It had seemed like tensions between Google and Amazon were easing, but that may not be the case. The two companies have been locked in a squabble over the past few months, it ultimately boiling down to YouTube and whether or not Amazon customers will get access to it. Though a resolution seemed likely in light of Amazon’s Chromecast listing and Google’s most recent statement, a new Amazon trademark filing for “AmazonTube” means the battle is far from over.
The matter has been ongoing since September, and is said to have been spurred by Amazon’s animosity toward Google by failing to provide a Prime Video Chromecast app and failing to sell Google products in its online store. The squabble ignited when Google took issue with the Echo Show’s then-available YouTube app, which provided a lackluster user interface and therefore a sub-par user experience.
Amazon, seemingly not liking this move, returned a jab at Google by pulling the company’s Nest products from its online store. The company still wasn’t selling Chromecast devices since pulling them in 2015, as well. In addition, Amazon launched a workaround for the lack of YouTube on its product by offering access to the video platform via the web; if you look for YouTube on the Amazon App Store, you’re greeted with a blue-colored (not red) app that reads “YouTube.com.”
Google was quiet on Amazon’s workaround for a few weeks before dropping the banhammer entirely. Last month, Google suddenly blocked Echo Show devices from accessing YouTube and announced that it will do the same to Fire TV devices starting on January 1, 2018. The delay appears to be Google’s way of giving Amazon time to talk with it and work out a solution.
Amazon customers and YouTube users aren’t happy about the fight, but neither company has reached an agreement yet. Visiting YouTube through a Fire TV results in the warning image you see above. Rather than figuring out a way to keep it, though, it appears Amazon has decided to throw more fuel on the flames — it has filed a trademark for a new service called “AmazonTube.” Yes, as in an alternative to YouTube.
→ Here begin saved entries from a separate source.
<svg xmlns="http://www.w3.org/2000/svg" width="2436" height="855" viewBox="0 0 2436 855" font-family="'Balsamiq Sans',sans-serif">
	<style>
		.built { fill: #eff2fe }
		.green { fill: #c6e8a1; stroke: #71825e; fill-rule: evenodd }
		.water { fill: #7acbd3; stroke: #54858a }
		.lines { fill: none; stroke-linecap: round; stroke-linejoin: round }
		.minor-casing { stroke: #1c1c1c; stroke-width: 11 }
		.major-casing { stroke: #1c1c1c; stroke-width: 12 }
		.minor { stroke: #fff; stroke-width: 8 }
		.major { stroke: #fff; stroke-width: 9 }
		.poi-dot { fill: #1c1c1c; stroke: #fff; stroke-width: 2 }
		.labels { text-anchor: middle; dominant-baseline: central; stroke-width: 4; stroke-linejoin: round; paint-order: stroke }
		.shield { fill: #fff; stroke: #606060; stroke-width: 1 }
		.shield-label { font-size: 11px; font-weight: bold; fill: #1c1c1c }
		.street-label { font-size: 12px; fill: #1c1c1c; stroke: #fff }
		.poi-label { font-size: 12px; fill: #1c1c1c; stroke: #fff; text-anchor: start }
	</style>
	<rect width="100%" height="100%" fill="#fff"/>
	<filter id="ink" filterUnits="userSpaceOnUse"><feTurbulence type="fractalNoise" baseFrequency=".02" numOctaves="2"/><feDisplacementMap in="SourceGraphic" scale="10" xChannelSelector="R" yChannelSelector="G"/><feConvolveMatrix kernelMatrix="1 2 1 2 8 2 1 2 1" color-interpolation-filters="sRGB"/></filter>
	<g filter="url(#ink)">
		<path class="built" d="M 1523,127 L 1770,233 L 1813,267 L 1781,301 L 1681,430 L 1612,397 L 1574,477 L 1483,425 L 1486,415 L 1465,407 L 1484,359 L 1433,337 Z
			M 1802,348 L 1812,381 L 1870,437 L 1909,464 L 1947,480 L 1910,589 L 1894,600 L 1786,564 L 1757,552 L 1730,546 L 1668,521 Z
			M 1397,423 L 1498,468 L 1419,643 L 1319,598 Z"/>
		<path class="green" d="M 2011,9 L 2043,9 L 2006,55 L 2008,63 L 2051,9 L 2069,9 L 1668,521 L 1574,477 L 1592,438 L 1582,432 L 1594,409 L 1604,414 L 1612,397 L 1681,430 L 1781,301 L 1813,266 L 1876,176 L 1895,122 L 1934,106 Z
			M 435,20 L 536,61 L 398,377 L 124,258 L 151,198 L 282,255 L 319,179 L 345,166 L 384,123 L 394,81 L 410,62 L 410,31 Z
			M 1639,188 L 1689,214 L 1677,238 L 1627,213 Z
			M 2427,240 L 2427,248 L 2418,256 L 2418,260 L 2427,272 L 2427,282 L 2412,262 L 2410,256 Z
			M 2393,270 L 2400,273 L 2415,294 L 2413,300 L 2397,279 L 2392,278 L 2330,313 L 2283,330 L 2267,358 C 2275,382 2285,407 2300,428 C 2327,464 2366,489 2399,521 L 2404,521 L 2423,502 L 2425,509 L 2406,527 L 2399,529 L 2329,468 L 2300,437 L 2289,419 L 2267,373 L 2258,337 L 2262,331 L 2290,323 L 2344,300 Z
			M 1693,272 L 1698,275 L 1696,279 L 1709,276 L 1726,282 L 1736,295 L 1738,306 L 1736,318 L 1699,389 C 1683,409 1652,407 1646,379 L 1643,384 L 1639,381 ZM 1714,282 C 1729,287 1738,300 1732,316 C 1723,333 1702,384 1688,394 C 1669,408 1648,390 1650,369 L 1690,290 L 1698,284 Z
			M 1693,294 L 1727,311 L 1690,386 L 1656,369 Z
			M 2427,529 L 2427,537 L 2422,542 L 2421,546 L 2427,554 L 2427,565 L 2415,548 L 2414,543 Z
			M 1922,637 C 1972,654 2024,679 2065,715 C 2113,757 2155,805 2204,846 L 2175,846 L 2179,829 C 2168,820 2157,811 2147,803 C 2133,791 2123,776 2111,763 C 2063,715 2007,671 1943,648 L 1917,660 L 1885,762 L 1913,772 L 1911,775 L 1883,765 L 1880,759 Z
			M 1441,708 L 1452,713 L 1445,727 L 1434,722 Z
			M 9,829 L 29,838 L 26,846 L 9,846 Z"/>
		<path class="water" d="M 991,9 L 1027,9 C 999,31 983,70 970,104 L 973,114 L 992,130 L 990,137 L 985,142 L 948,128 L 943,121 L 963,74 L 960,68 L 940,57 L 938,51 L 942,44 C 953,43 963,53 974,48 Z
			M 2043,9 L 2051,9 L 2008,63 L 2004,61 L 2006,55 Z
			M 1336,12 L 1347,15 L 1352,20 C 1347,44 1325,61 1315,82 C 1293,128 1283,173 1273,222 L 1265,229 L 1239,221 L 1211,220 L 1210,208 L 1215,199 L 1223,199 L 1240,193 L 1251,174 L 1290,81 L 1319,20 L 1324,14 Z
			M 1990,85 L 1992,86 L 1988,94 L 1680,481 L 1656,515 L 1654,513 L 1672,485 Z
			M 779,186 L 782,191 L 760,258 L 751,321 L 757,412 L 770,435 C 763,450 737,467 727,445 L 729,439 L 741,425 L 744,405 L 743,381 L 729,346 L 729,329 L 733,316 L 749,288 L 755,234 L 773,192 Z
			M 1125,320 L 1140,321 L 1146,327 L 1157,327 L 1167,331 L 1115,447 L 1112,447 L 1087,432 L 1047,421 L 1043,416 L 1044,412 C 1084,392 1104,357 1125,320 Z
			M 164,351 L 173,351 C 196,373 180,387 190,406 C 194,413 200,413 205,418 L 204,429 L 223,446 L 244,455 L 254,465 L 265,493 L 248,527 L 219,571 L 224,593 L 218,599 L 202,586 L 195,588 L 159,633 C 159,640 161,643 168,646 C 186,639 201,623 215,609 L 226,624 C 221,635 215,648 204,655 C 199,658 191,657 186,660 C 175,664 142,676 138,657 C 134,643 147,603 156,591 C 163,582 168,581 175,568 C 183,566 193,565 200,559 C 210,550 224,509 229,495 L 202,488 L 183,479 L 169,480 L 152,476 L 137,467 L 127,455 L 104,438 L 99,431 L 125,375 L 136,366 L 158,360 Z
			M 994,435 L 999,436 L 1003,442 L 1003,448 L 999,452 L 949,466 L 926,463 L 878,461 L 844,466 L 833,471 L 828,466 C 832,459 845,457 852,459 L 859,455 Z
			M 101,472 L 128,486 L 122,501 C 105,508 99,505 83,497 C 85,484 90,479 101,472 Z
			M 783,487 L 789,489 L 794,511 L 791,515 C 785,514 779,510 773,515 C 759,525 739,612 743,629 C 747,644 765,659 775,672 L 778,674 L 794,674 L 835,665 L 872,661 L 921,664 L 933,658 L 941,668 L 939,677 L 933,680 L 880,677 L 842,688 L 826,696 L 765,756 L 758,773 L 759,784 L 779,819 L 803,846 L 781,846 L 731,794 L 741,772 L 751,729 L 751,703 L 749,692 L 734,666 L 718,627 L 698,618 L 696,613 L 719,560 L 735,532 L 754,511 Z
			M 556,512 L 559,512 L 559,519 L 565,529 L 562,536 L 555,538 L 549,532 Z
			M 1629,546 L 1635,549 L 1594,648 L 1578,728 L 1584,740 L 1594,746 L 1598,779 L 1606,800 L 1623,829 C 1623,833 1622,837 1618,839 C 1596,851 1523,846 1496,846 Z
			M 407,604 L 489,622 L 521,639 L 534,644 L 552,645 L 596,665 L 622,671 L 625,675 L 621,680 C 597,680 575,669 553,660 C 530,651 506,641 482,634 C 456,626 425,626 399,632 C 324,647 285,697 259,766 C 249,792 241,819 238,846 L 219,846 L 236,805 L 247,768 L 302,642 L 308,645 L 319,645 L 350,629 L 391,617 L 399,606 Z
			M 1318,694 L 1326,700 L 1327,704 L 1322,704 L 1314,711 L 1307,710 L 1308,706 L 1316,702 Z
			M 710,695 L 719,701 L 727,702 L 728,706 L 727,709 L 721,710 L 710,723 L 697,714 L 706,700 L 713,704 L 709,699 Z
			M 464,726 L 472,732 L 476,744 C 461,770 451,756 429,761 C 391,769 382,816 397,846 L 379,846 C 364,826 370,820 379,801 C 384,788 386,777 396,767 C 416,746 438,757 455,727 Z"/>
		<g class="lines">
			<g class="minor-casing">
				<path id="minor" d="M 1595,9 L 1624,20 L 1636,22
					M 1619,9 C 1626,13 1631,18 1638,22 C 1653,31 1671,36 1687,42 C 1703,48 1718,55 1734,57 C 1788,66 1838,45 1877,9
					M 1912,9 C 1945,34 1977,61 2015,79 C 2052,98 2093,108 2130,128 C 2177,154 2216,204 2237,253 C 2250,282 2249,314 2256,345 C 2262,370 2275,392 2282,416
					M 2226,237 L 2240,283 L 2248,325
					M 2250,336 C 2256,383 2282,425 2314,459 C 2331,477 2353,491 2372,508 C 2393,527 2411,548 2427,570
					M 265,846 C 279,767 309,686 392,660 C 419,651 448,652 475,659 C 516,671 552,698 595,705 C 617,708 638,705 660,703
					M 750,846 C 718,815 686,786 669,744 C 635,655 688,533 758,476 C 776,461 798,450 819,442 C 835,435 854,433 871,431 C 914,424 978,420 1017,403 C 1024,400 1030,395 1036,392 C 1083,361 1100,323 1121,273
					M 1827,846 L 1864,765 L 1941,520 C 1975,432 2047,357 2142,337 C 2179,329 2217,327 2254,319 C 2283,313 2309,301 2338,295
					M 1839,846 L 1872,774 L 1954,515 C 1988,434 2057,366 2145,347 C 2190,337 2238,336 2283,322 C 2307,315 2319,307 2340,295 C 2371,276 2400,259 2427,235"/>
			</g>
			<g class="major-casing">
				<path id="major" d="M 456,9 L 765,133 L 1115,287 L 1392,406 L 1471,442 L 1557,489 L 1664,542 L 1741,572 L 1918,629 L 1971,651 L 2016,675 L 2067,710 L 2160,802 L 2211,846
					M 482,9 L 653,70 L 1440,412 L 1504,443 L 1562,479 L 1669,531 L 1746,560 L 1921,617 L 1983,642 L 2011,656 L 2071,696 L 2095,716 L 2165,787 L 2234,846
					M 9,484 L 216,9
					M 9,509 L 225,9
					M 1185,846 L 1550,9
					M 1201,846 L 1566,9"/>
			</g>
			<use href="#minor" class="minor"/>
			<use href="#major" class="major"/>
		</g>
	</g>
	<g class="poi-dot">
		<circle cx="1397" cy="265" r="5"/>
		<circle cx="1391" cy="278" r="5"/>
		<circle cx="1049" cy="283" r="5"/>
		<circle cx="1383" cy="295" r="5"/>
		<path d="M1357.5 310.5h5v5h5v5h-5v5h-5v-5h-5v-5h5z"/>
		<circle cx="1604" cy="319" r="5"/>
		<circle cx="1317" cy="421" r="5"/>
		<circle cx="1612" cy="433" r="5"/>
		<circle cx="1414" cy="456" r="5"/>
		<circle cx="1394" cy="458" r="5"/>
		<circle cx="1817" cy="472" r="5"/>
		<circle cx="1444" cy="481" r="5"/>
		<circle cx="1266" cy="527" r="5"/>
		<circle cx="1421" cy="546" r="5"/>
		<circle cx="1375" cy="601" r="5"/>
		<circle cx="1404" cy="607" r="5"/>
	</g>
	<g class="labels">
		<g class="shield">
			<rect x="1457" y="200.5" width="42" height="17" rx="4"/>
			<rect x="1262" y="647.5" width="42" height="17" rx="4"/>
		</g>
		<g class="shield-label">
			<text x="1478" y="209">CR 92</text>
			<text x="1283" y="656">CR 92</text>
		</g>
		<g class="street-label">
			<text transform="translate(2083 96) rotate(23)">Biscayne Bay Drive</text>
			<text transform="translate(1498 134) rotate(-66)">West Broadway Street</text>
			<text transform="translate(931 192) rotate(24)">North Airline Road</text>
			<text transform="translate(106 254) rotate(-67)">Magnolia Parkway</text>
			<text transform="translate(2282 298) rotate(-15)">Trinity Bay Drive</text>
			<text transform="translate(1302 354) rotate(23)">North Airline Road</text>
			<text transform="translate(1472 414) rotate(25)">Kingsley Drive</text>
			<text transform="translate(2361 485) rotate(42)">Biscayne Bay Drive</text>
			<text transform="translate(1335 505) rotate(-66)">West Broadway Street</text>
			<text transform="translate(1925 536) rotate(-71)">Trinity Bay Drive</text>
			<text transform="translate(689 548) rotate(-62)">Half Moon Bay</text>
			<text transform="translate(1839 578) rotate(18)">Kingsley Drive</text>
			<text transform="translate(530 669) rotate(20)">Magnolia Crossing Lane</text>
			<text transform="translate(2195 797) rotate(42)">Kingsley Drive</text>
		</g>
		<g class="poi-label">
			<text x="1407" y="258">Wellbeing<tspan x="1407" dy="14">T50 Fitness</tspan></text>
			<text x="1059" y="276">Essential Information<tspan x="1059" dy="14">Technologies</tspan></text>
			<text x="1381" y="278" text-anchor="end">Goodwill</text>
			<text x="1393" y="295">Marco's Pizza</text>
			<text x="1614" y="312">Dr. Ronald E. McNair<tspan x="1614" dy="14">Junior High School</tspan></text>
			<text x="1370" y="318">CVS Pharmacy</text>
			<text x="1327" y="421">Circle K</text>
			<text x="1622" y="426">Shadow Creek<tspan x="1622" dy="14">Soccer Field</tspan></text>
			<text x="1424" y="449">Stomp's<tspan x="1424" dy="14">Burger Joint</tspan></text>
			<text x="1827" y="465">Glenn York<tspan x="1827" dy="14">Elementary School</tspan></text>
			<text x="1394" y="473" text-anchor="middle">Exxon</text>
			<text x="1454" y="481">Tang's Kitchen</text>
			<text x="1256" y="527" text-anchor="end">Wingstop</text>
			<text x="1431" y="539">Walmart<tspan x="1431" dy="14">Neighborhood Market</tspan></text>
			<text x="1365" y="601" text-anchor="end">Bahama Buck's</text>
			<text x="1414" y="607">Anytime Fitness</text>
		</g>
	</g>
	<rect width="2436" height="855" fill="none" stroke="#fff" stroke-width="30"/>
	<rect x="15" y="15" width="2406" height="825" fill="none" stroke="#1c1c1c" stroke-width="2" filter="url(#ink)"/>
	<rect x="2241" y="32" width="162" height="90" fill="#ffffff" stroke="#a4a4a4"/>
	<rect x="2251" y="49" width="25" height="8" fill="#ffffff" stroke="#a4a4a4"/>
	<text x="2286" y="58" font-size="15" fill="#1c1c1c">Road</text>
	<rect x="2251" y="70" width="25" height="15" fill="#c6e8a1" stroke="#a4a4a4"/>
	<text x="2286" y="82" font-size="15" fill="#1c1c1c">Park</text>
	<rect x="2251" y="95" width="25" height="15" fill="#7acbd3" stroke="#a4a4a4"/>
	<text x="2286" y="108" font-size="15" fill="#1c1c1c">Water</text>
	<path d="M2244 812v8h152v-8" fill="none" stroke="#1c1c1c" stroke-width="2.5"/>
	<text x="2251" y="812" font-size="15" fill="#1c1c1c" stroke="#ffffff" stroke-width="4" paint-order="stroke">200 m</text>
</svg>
The trademark application, which was spotted by TV Answer Man, is for the name AmazonTube, and it includes a description that — like the names — sounds suspiciously similar to YouTube. The application was filed on the same day Google pulled Echo Show support.
It wouldn’t be surprising at this point if Amazon did launch its own alternative; whether it actually will is anyone’s guess. What does seem likely, though, is that this trademark is a sign that Amazon won’t back down and therefore Fire TV owners will probably lose YouTube access on January 1.